▶ **WORK ORDER**
Copy task. Retype the whole listing exactly, omitting any picture in it.

▶ **MATERIAL PROVIDED**
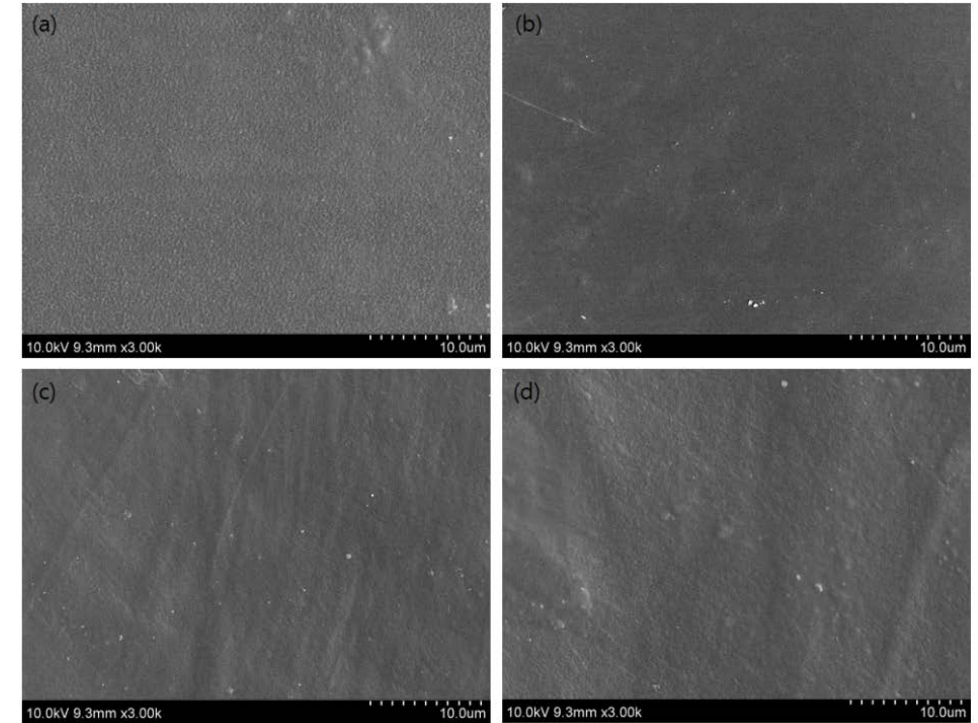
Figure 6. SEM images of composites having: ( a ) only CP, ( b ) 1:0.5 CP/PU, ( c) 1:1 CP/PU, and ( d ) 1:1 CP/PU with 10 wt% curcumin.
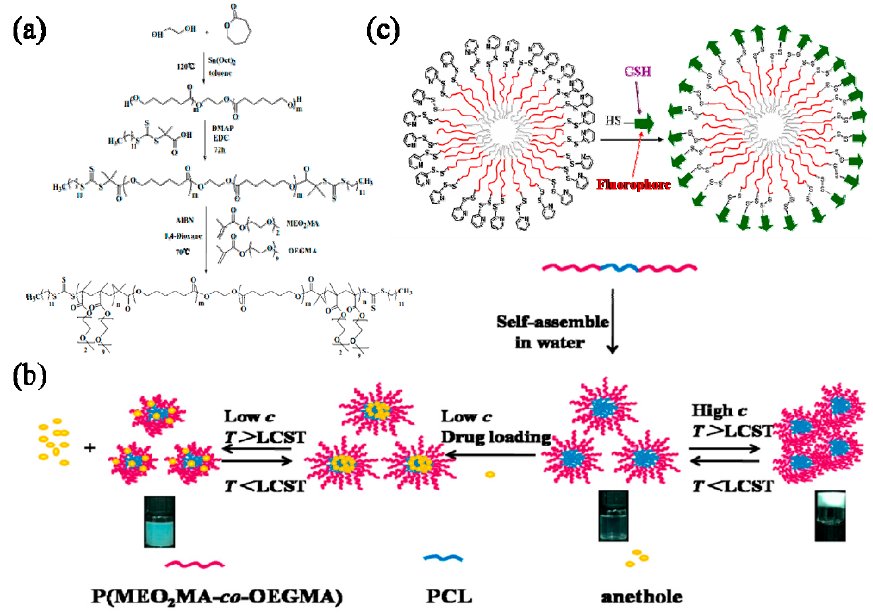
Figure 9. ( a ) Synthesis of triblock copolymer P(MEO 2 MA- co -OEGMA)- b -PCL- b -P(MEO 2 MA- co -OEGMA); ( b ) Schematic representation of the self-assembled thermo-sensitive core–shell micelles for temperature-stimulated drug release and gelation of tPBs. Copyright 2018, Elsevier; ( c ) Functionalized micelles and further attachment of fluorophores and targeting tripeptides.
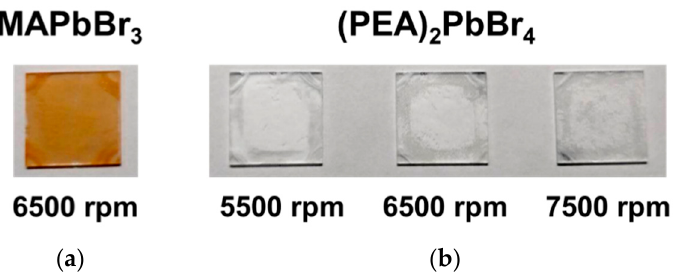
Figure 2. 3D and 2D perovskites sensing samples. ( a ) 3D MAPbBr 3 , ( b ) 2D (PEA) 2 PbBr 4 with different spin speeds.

▶ **TASK SOLUTION**
Figure 6. SEM images of composites having: ( a ) only CP, ( b ) 1:0.5 CP/PU, ( c) 1:1 CP/PU, and ( d ) 1:1 CP/PU with 10 wt% curcumin.
Figure 9. ( a ) Synthesis of triblock copolymer P(MEO 2 MA- co -OEGMA)- b -PCL- b -P(MEO 2 MA- co -OEGMA); ( b ) Schematic representation of the self-assembled thermo-sensitive core–shell micelles for temperature-stimulated drug release and gelation of tPBs. Copyright 2018, Elsevier; ( c ) Functionalized micelles and further attachment of fluorophores and targeting tripeptides.
Figure 2. 3D and 2D perovskites sensing samples. ( a ) 3D MAPbBr 3 , ( b ) 2D (PEA) 2 PbBr 4 with different spin speeds.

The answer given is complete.